Selected extract:
**********

Today On Holden’s Obsession With The Gaggle

You Can Almost SmellPony Blow’s Flopsweat Today

Q Tony, Judge Walton today decided that he will release the letters that were written in the Libby case. When —

MR. SNOW: These are the letters — by background — on behalf of Scooter Libby, these are — yes.

Q On behalf of him and those who weighed in, saying that he shouldn’t have a stiff sentence. When they are released, will we find out that the President and Vice President wrote letters?

MR. SNOW: Well, I think you’ll just have to wait and see. I actually do not know who wrote letters, but we’ll all have an opportunity to see them.

Q You don’t know whether the President —

MR. SNOW: No, no, I really don’t.

The Fact That No Lightning Botls Struck Pony Today Is Proof That There Is No God

Q Tony, the Governor of Ohio, Ted Strickland, has written a couple of letters to President Bush, I don’t know if you’re aware of them, but he’s asking for personal assurances from the President that the National Guard troops, before they get deployed to Afghanistan or Iraq, the equipment be there and that the training be adequate before they’re sent off.

MR. SNOW: Okay. I’m not aware of the Governor’s letter, but we have always made it clear that nobody goes into combat without sufficient training and equipment, period.

You Have To Wade Hip-Deep Through The Bullshit, But Eventually You Will Find That Les Asked A Good Question Today

Q Okay. In Georgia, the President declared those determined to find fault with this bill will always be able to look at a narrow slice of it and find something that they don’t like. But Chairman Bilbray, a Republican of California, said amnesty for 12 million to 20 million illegal aliens — immigrants isn’t a narrow slice, Mr. President, it’s the whole darn pie. And my question —

MR. SNOW: Well, and again, I think —

Q And my question —

MR. SNOW: Oh, I’m sorry.

**********

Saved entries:
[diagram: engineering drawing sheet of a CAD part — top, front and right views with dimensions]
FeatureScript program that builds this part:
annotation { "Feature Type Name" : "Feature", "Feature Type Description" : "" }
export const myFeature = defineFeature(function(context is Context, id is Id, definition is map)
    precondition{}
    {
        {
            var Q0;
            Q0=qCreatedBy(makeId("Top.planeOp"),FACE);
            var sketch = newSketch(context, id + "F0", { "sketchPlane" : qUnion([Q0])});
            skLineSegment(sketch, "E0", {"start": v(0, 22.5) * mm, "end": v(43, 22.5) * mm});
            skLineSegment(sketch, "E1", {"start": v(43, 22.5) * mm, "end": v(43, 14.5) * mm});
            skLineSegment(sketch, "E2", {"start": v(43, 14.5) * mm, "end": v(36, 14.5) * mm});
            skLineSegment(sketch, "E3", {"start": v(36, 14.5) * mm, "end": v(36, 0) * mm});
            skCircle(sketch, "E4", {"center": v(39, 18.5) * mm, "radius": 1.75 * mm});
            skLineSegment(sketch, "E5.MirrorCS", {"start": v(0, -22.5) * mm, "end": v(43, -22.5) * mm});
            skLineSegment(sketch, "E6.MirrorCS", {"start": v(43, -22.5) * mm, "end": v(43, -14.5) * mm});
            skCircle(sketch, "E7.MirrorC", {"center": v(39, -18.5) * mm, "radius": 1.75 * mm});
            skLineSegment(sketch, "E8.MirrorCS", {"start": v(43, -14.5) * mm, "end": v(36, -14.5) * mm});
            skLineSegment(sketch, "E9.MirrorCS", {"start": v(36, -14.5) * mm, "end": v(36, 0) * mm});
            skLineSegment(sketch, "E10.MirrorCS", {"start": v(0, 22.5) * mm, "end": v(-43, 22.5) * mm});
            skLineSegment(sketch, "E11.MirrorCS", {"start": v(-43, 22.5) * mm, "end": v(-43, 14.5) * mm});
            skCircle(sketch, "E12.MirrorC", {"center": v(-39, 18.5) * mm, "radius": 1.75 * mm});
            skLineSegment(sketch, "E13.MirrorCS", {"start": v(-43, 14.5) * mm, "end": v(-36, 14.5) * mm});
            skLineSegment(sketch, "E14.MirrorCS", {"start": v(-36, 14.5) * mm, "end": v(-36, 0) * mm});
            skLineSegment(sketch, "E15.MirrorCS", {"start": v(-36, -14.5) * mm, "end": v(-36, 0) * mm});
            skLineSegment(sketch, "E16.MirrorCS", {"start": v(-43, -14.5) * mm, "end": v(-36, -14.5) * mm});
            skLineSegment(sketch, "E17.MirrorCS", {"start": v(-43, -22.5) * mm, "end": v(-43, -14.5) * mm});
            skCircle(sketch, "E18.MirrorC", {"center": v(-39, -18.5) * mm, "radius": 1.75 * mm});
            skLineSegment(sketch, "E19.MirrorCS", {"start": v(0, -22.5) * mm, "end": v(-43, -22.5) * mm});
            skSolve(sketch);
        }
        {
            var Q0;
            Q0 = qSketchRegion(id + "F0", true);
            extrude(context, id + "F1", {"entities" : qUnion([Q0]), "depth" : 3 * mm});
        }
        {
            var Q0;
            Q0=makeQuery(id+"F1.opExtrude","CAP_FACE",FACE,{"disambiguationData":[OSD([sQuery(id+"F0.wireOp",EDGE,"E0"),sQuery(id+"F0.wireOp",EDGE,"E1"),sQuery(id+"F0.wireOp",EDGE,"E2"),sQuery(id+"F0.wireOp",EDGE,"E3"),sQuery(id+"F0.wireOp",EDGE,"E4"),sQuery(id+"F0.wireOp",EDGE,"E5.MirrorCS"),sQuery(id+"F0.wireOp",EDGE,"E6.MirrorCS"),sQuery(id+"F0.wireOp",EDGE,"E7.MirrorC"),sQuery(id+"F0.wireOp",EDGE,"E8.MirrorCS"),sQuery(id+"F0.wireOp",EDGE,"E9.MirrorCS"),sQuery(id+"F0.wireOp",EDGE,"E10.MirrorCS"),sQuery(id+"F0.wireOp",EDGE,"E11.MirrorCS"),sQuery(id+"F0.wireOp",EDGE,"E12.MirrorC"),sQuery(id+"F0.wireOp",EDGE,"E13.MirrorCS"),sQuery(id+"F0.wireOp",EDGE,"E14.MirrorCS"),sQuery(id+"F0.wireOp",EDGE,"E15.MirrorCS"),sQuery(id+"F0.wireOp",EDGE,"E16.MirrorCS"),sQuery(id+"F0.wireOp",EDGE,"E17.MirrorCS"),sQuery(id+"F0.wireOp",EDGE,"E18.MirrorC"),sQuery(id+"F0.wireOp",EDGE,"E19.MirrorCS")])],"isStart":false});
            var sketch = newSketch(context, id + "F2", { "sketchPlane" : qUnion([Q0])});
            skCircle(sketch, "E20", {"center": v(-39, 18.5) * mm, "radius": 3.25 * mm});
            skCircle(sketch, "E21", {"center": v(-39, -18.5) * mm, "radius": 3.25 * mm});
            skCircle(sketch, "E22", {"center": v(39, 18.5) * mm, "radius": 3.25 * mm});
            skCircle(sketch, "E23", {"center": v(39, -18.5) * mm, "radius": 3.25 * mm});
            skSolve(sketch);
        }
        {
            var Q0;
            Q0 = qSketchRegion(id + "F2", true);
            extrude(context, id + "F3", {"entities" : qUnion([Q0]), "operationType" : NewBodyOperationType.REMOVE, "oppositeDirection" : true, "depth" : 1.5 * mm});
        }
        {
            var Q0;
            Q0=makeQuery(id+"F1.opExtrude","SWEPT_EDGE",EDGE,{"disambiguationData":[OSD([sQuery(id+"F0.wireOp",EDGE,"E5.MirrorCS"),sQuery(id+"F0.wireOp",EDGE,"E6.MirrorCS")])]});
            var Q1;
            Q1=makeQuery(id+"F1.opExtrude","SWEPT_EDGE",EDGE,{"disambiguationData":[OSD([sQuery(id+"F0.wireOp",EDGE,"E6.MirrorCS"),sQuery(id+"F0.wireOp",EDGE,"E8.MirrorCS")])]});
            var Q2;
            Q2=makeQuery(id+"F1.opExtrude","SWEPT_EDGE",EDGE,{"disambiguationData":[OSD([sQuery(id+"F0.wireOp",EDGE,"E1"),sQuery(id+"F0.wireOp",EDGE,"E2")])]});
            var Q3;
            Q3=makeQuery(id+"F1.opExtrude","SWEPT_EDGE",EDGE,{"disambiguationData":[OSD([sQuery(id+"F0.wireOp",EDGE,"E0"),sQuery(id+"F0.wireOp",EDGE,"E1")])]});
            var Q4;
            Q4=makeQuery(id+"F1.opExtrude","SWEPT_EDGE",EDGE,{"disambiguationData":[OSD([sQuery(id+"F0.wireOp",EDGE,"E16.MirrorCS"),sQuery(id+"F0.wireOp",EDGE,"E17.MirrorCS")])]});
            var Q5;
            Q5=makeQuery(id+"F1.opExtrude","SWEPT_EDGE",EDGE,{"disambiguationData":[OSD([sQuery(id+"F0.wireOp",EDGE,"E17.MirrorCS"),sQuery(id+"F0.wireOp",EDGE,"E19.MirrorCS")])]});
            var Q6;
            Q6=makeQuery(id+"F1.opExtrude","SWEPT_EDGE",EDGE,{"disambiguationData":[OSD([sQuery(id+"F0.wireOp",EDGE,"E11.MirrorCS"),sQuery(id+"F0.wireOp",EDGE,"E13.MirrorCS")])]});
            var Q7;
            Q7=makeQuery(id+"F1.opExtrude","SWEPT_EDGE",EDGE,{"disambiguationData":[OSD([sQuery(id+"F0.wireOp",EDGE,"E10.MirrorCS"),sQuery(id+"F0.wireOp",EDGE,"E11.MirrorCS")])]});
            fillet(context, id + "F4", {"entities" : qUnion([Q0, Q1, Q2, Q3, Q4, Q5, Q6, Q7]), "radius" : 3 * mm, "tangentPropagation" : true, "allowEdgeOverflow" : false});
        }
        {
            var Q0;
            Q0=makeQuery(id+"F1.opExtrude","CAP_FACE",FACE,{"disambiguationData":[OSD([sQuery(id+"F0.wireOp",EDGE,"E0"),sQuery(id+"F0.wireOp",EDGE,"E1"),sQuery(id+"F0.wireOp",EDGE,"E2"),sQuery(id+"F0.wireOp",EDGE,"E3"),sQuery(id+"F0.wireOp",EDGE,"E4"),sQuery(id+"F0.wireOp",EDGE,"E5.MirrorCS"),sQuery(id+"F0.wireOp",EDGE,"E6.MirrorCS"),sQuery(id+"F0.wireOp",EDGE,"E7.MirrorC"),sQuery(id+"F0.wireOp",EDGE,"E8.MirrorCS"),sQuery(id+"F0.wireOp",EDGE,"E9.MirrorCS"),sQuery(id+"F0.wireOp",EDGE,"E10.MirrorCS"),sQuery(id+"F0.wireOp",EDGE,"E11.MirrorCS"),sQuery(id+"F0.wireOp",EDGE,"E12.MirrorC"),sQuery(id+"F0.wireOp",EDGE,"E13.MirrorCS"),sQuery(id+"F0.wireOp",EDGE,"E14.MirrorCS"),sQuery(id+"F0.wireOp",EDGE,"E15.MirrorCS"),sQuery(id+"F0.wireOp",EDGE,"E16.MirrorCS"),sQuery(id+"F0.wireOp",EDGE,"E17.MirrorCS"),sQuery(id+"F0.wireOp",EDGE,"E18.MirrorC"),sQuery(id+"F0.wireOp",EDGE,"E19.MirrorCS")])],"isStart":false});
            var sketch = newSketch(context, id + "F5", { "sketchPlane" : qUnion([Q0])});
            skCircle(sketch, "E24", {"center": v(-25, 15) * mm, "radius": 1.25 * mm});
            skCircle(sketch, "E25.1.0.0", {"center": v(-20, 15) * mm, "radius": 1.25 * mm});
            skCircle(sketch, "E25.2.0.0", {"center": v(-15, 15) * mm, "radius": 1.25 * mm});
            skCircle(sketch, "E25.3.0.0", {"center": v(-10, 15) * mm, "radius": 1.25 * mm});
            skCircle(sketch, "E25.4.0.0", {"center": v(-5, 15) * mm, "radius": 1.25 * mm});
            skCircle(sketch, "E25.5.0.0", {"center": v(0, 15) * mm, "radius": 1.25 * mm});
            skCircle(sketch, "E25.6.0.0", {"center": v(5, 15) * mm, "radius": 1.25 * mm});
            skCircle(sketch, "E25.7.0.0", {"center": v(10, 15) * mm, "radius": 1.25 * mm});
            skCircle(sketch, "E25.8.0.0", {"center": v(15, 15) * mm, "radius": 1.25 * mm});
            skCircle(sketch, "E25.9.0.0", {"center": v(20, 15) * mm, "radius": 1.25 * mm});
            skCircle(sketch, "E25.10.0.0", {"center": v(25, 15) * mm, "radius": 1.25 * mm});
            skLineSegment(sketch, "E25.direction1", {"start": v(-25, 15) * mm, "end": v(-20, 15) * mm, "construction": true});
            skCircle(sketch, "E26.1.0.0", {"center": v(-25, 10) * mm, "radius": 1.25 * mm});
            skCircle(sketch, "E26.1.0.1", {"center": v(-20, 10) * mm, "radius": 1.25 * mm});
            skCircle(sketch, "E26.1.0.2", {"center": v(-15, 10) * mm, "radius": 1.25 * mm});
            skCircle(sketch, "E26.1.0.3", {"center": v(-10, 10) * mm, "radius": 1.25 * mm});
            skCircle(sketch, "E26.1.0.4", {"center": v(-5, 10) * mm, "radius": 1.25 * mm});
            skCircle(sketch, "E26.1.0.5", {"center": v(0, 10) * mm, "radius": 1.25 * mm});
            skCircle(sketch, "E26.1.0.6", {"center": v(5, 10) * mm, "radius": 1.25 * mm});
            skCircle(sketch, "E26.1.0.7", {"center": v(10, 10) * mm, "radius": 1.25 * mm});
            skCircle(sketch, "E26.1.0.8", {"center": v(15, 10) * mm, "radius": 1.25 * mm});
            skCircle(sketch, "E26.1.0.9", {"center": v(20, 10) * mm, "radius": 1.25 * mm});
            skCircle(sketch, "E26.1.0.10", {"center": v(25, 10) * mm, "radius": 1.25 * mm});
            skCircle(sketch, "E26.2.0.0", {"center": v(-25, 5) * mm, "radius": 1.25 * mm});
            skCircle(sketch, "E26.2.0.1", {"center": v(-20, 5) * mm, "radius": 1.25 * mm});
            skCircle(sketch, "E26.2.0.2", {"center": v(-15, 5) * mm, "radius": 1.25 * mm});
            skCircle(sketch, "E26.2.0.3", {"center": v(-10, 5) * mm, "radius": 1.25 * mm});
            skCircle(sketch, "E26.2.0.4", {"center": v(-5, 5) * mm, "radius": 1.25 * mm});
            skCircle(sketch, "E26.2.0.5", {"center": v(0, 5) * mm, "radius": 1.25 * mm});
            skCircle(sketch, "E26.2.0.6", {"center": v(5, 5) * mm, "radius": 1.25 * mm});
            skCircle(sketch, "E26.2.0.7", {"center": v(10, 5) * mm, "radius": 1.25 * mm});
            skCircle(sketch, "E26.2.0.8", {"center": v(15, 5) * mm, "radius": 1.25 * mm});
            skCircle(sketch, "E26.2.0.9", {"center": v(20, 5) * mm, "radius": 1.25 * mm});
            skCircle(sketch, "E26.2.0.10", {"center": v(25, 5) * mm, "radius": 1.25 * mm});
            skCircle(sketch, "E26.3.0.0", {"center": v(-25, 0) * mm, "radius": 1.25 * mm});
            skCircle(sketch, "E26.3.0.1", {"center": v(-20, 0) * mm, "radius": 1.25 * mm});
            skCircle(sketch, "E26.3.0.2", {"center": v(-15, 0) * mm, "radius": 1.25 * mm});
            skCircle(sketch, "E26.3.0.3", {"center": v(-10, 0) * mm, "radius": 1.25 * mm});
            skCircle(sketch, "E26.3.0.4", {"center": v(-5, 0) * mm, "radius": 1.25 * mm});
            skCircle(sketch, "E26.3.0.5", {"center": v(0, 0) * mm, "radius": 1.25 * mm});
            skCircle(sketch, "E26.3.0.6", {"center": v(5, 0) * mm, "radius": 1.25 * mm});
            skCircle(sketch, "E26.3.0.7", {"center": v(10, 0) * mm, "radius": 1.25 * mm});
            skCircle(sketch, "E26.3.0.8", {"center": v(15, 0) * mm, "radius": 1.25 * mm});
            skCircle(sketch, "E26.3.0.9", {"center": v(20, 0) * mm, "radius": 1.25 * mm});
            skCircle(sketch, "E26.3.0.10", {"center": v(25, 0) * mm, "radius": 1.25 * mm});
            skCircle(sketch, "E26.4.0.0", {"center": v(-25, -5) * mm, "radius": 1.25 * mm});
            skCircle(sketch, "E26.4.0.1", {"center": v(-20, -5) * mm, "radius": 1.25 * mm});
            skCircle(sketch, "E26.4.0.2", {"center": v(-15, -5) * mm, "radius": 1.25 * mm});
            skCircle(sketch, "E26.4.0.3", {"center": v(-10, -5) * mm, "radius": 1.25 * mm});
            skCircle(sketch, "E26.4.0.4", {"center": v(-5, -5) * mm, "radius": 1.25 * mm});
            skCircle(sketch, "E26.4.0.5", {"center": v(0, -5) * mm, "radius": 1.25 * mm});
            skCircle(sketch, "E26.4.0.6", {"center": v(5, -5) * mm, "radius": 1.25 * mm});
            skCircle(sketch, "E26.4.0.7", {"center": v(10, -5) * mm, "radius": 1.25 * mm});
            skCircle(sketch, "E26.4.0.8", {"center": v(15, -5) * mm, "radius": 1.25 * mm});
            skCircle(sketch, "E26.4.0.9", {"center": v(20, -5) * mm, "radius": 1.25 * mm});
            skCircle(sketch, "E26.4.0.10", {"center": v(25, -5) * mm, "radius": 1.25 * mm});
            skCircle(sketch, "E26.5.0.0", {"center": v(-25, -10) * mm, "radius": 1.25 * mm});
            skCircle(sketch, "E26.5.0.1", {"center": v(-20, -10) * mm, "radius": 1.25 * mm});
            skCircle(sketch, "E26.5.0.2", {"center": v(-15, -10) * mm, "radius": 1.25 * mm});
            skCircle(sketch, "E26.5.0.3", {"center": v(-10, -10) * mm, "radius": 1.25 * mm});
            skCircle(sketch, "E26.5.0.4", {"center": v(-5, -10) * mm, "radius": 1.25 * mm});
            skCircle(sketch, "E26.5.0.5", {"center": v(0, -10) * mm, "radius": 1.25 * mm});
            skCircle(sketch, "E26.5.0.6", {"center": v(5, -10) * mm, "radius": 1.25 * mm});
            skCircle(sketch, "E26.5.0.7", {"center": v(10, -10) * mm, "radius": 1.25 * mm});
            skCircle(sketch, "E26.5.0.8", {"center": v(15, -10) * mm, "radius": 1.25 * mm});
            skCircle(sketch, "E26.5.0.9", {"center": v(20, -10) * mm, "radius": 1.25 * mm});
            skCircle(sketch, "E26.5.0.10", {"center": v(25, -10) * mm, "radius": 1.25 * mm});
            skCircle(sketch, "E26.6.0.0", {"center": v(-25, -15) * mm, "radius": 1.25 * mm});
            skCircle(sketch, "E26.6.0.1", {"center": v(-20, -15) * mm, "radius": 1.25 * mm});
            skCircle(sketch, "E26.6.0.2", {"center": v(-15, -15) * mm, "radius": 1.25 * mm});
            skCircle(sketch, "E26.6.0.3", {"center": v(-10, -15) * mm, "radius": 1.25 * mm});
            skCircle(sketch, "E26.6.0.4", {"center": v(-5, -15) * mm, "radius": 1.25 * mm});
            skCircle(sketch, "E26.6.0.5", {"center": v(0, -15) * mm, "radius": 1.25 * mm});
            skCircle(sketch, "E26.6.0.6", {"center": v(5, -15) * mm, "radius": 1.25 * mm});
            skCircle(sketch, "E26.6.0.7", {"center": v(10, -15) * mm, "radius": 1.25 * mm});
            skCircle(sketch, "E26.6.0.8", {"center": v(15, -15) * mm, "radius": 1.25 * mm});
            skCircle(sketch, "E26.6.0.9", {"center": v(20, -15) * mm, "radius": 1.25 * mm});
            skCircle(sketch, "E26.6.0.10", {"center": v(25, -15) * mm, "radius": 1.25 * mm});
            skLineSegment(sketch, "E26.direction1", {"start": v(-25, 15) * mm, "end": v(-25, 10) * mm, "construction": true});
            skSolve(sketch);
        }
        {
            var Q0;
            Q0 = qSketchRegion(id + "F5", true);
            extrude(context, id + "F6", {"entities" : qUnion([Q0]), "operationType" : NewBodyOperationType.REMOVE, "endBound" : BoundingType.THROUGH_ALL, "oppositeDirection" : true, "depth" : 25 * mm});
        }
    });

**********

Please carry on the press briefing excerpt with Mr. Snow from its last line. The saved lines are not needed for anything here.

Response to the exercise:
Q What is the President’s response to this and to Republican — another Republican, Congressman Bill Sali, who said, “I can safely say that the number one issue with my constituents is immigration, which is no small slice of pie”?

MR. SNOW: Yes, and on the other hand — let’s take a look at two things. There’s no amnesty here. Right now a lot of times “amnesty” is used as shorthand for saying, we don’t like the bill. Let me put it this way, Les. If you look up the dictionary definition of amnesty, it means total forgiveness of a crime. What you have here is a crime for which there was no punishment originally. Now what we’re saying is everybody who came across the border, number one, you pay a thousand dollar fine. Number two, you are on permanent probation. If you break the law, you’re deported. If you do not maintain a job, you are deported. If you do not learn the English language, you’re deported. If you do not subject yourself to a criminal background check, you’re deported. If you do not have an ID that allows us to trace who you are, where you are, for whom you work, you are deported.

In other words it sets up a very strong series of tests, A, for people who want to remain on American soil. And then if you wish to become a citizen, you have to start with the $4,000 fine, you have to start with a $1,500 application fee. There’s also conversation about paying back taxes.

[snip]

Q What percentage of the illegal aliens do you think are going to go through all of that?

MR. SNOW: Well, the percentage —

Q If they were illegal to begin with, what percentage do you think are really going to go in for all of that?

MR. SNOW: All of them are going to have to, Les. That’s what the law says.

Q You don’t estimate how many will.

MR. SNOW: What you estimate is that you’re putting together a system where they’re all going to have to.

Right. Of Course, The System In Place Today Requires That All Immigrants Have To Enter The Country Legally. If Wishes Were Ponies…

3 thoughts on “Today On Holden’s Obsession With The Gaggle

  1. bushisnotatexan says:

    I’m sure that all the illegals will rush to report their “status” and pay the fines etc…
    sure they will
    you bet
    “Oh look a pretty butterfly”…Wheeeee

  2. LittlePig says:

    If Wishes Were Ponies…
    Then everybody would have as many ponies as you do, you equine hoarder you.

  3. LittlePig says:

    If Wishes Were Ponies…
    Then everybody would have as many ponies as you do, you equine hoarder you.